Regulators say that banks have not done enough to work out who owes what to whom. A report by the senior supervisors group of the Financial Stability Board has said: “Five years after the financial crisis, firms’ progress toward consistent, timely, and accurate reporting of top counterparty exposures fails to meet both supervisory expectations and industry self-identified best practices. The area of greatest concern remains firms’ inability to consistently produce high-quality data.”

The risks that plagued exposure to the derivatives market pre-2008 touched the business models of retail banks (Northern Rock), wholesale brokers (Lehman Brothers) and insurance firms (AIG).

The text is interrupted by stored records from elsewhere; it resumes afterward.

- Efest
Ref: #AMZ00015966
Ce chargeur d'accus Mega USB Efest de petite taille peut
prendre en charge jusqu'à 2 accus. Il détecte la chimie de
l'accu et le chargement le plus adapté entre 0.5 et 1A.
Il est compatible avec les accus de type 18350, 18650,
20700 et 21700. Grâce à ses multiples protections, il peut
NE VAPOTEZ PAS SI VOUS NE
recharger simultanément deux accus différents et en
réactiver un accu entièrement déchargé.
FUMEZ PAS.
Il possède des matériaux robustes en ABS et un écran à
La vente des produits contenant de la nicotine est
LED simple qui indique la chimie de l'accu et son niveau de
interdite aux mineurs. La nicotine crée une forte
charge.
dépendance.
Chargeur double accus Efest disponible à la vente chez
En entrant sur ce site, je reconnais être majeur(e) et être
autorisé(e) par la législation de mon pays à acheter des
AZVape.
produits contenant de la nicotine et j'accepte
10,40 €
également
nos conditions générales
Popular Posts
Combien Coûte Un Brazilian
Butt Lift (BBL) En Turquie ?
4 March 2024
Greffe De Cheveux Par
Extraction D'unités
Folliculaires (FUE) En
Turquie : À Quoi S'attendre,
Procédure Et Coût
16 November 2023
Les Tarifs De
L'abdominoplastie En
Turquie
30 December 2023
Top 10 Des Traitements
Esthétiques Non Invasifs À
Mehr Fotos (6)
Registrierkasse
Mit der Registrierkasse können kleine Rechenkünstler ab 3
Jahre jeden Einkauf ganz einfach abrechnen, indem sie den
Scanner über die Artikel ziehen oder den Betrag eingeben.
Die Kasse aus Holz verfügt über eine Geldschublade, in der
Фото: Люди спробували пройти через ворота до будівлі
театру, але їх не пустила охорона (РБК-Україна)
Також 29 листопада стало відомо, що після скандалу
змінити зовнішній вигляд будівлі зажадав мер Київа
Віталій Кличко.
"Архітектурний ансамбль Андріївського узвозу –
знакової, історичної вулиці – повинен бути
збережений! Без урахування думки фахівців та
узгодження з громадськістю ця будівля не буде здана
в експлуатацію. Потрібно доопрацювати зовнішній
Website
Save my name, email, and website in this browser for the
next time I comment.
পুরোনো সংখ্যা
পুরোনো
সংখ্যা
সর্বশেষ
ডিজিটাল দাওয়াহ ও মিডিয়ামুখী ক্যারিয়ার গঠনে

Those risks have not gone away. Exaggerated exposure to an asset’s price movements is exactly what lots of people want. A sudden movement the wrong way could create bankruptcies. It seems shovelling derivatives into the market is overtaking the corresponding calculation of risk once again.

In 2005 it was pointed out by US central bank the Federal Reserve that a backlog of derivatives trades had built up without them being processed. That meant people were taking money on trades that might need to be cancelled, that might need to be amended or might even reveal something surprising, like a single counterparty’s massive exposure to risk. However, no-one knew, because nobody had done the work.

The commitment letters written to the Fed reveal the extent of the operational risk that existed. “The Major Dealers commit to providing monthly metrics that will enable our supervisors to measure our progress…and will be made available 10 business days after each month-end,” reads the first letter in 2005. “By 31 January, 2006, we will each reduce our number of confirmations outstanding more than 30 days by 30%.”

Well, that turned out to be too little too late. By 2007 working out a bank’s own exposure was still incredibly complicated, not helped by their shovelling as many derivatives into the market as possible, without keeping count. Bear Stearns stood waste deep in them and (not legally being allowed to sell derivatives to the public) tried to publicly float a hedge fund whose assets were these sub-prime backed derivatives. Lehman Brothers sold sub-prime mortgages, then built derivatives based on them, and could not sell them.

So the banks could not handle their own exposure, the insurers could not underwrite the insurance they had written, and other firms lost their wholesale market funding as a result.

Fast forward to 2013, and it seems that firms have not been pulling their weight in checking who they are exposed to.

“While some firms have developed their information technology infrastructure further to support improved counterparty reporting, many still rely on time-consuming and error-prone manual processes,” says the report, “If firms cannot produce accurate data during relatively benign times, they would be unlikely to do so during periods of market stress, when exposures could be volatile and resources are operating under high-pressure conditions.”

Banks are capable of spending the money on risk management technology, but money spent on driving profit creates pay and bonuses. That is not meant as a criticism, but it the most obvious reason why record-keeping suffers as markets boom.